### WORK TO BE COMPLETED
The lines below, from the one containing "28: (129, 100)" through the one containing "[00:00.400]", should be set down exactly, with no pictures and nothing else.

[Collected data entries]
◇ ◇ ◇ ◇ ◇

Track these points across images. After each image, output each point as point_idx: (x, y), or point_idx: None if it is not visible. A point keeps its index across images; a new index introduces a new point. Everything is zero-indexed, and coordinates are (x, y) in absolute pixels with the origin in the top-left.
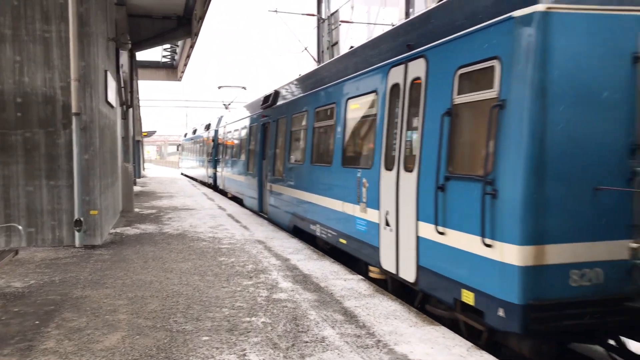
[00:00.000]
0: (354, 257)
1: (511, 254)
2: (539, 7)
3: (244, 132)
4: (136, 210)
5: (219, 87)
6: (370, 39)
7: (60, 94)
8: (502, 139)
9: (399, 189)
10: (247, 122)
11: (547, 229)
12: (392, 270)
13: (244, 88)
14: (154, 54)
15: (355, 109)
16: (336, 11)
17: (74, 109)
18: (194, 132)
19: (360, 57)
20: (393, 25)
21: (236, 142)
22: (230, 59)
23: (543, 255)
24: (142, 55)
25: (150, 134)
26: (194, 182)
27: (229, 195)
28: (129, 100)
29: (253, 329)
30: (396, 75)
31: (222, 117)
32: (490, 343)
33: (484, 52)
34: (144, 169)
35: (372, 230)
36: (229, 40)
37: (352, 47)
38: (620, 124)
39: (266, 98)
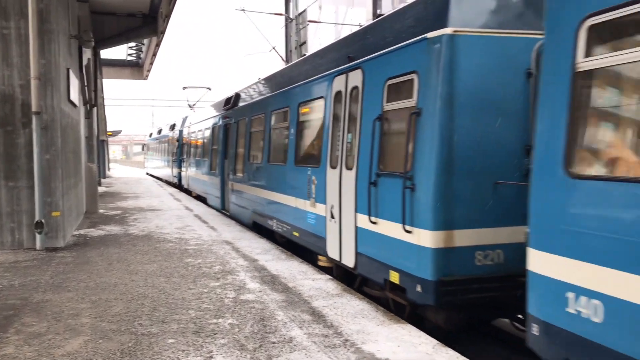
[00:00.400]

◇ ◇ ◇ ◇ ◇

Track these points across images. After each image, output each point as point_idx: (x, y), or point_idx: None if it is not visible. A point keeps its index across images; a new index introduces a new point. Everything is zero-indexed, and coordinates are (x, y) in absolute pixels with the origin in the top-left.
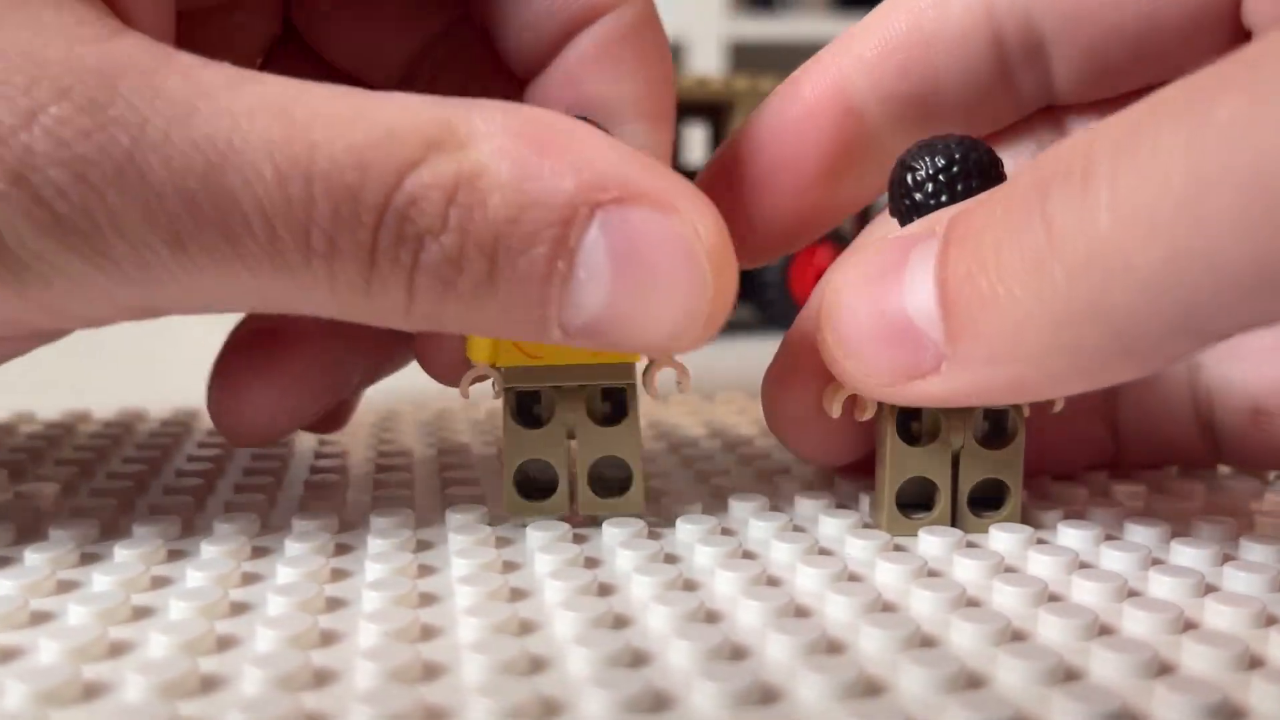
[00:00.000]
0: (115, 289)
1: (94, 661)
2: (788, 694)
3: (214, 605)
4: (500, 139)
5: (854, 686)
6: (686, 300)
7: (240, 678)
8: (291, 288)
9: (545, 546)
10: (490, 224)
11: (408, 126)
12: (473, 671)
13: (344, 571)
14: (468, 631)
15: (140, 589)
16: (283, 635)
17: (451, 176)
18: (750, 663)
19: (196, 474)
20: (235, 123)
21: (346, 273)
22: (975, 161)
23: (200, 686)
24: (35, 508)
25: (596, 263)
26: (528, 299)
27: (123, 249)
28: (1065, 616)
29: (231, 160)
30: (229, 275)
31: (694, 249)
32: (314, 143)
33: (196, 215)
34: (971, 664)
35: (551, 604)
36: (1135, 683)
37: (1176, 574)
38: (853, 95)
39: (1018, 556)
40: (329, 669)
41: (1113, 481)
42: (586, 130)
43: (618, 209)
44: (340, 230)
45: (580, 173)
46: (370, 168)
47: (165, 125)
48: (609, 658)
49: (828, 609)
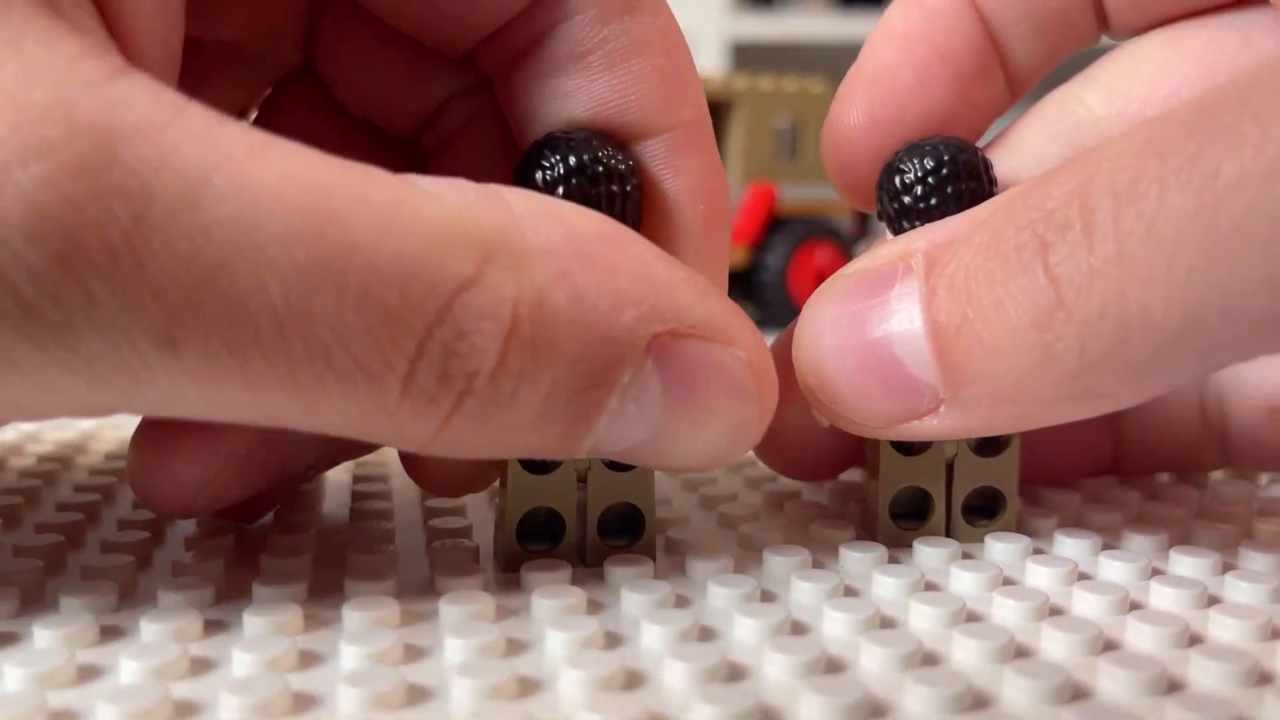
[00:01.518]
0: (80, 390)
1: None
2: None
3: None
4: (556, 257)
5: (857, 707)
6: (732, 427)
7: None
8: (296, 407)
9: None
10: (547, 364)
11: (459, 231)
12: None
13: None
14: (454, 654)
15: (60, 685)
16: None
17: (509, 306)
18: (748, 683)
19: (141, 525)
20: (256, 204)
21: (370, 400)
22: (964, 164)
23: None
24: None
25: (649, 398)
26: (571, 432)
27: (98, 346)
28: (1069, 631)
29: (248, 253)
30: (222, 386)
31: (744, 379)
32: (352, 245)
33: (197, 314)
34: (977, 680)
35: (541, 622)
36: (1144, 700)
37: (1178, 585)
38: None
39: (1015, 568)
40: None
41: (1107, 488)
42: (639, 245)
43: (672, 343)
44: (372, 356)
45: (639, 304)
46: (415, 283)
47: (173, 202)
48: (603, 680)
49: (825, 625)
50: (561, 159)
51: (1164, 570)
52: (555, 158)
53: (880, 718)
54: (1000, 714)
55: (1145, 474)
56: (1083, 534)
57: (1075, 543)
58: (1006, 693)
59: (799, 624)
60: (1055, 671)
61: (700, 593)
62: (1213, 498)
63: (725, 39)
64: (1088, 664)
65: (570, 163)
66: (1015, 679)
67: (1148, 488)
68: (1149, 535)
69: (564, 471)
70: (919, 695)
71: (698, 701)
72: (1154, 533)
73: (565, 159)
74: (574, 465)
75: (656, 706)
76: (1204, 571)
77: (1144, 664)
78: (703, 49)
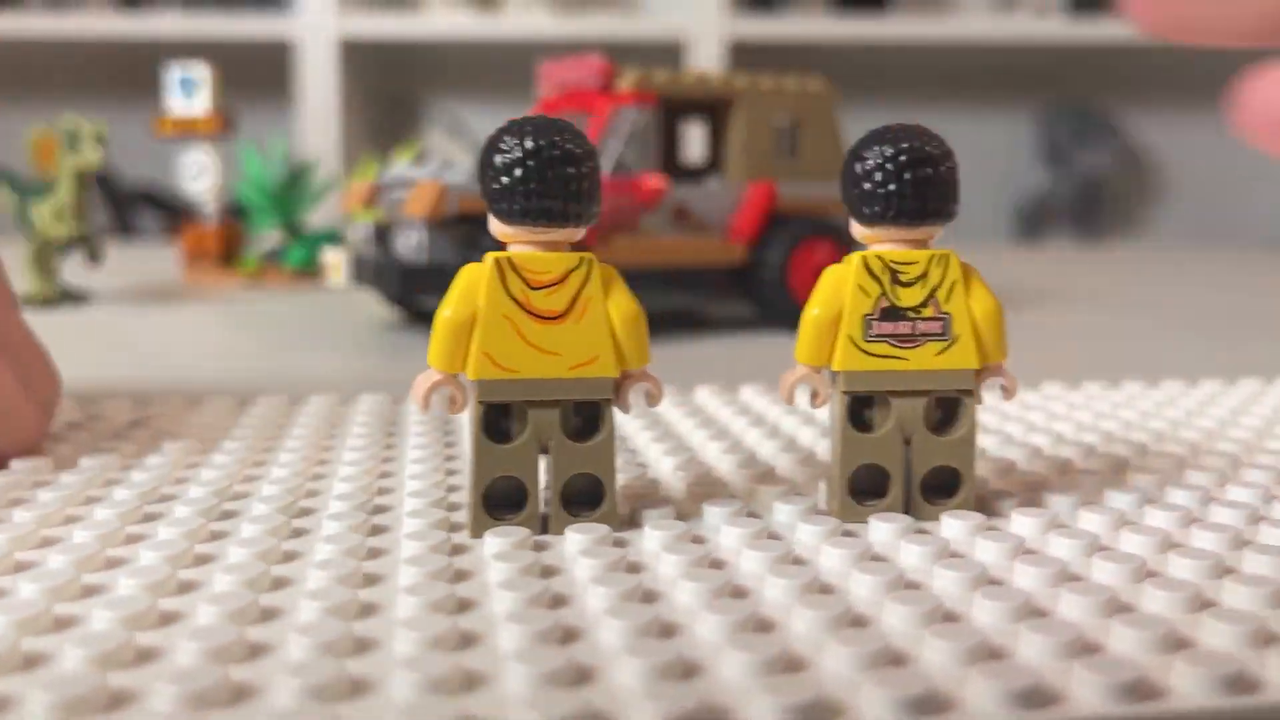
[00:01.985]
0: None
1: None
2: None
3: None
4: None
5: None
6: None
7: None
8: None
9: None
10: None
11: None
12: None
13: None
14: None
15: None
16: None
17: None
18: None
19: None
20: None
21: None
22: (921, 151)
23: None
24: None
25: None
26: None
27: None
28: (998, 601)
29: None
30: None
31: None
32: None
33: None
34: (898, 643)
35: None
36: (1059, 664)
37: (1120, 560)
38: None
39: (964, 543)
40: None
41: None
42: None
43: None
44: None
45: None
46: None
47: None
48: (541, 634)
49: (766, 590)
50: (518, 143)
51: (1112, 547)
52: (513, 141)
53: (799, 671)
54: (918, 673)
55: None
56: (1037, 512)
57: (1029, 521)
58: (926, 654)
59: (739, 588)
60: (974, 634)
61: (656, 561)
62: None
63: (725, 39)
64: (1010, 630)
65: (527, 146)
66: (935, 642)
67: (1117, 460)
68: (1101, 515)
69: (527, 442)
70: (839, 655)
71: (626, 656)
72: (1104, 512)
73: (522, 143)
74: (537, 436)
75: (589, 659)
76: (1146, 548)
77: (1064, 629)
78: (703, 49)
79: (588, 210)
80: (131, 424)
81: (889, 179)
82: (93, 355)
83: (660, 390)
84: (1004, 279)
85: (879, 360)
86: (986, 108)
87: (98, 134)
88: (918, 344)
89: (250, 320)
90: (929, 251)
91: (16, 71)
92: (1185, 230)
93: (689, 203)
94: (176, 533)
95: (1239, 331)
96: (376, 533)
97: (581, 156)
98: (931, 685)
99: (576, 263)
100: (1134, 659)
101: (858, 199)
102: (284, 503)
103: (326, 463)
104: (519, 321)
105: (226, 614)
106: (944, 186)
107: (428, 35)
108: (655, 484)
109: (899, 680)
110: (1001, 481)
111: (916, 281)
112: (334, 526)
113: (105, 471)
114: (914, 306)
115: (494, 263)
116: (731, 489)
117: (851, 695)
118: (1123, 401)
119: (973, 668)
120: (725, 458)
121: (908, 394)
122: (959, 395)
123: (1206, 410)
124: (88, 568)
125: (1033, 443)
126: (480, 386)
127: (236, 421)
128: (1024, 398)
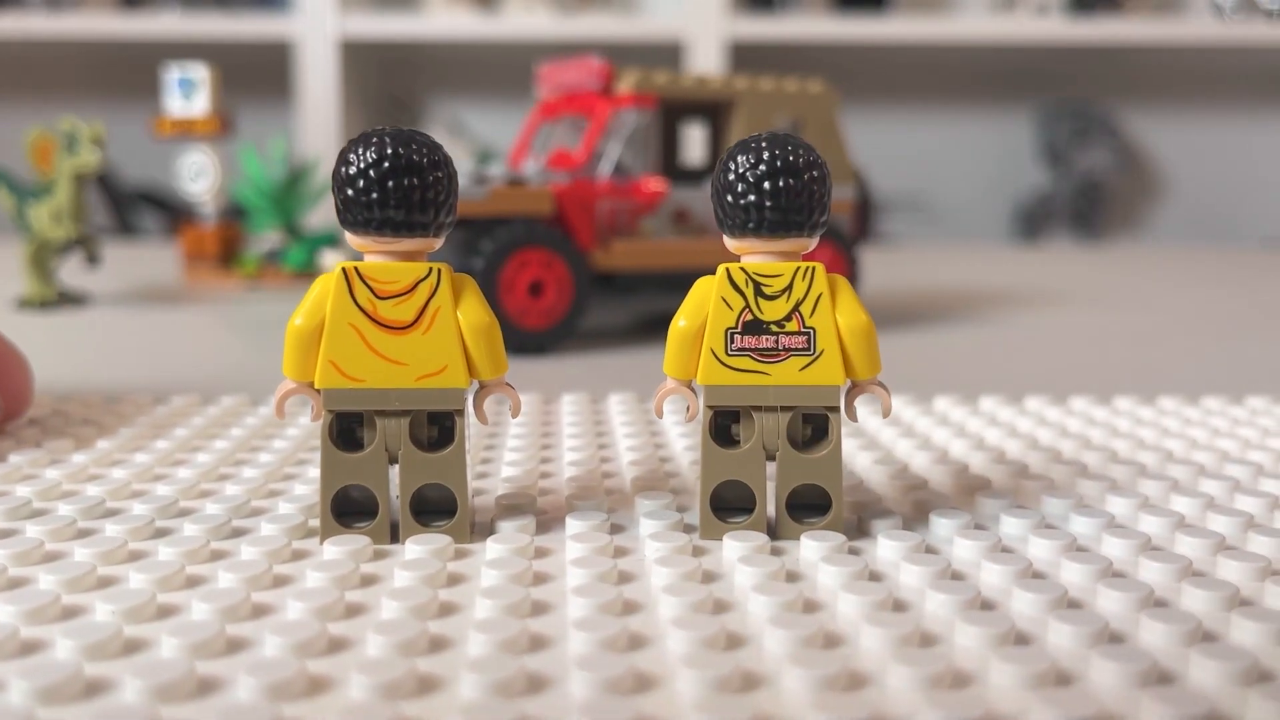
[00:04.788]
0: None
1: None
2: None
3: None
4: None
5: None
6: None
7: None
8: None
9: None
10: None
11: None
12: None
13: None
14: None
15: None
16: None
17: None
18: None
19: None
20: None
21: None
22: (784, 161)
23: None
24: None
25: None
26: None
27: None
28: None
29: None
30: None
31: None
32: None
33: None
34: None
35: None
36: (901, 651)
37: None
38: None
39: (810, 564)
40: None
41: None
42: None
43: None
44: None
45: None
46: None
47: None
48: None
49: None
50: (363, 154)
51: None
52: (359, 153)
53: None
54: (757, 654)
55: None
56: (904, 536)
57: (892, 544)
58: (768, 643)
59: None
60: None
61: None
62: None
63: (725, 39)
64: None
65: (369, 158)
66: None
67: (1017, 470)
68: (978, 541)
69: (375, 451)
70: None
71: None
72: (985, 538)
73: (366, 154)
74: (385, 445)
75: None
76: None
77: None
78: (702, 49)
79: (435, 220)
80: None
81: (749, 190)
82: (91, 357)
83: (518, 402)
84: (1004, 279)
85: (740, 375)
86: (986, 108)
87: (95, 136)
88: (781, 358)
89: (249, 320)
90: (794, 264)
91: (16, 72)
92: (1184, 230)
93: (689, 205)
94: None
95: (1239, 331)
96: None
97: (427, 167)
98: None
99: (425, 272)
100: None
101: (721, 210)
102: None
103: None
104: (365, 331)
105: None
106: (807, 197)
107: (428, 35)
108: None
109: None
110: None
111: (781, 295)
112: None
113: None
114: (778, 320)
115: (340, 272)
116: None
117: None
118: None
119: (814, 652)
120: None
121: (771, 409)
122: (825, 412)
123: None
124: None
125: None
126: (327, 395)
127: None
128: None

◇ ◇ ◇ ◇ ◇

### TASK OUTPUT
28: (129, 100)
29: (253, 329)
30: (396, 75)
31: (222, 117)
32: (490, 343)
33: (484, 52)
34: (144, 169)
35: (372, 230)
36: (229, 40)
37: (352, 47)
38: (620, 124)
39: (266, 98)
[00:00.400]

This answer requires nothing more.